Work task
Please determine how many lines of the material include the word "sont", and respond with nothing but that number.

Listed records
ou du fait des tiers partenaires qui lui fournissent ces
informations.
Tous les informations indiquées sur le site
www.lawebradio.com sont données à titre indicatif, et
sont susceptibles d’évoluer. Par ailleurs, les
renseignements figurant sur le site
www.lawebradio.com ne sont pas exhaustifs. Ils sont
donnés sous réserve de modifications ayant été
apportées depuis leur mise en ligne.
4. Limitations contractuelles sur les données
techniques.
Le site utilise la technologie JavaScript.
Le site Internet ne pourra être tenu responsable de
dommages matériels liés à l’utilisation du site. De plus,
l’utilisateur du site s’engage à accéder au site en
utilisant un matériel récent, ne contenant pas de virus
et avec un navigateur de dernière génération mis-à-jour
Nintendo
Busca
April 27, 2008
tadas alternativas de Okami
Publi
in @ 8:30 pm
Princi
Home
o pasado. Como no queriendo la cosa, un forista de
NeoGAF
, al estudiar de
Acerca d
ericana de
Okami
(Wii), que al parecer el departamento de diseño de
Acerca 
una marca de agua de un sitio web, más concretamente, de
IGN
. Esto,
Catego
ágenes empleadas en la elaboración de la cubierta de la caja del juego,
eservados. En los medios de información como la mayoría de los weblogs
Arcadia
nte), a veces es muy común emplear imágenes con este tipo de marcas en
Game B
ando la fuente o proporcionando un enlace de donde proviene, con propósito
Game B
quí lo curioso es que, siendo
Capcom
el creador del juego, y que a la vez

The completed task
3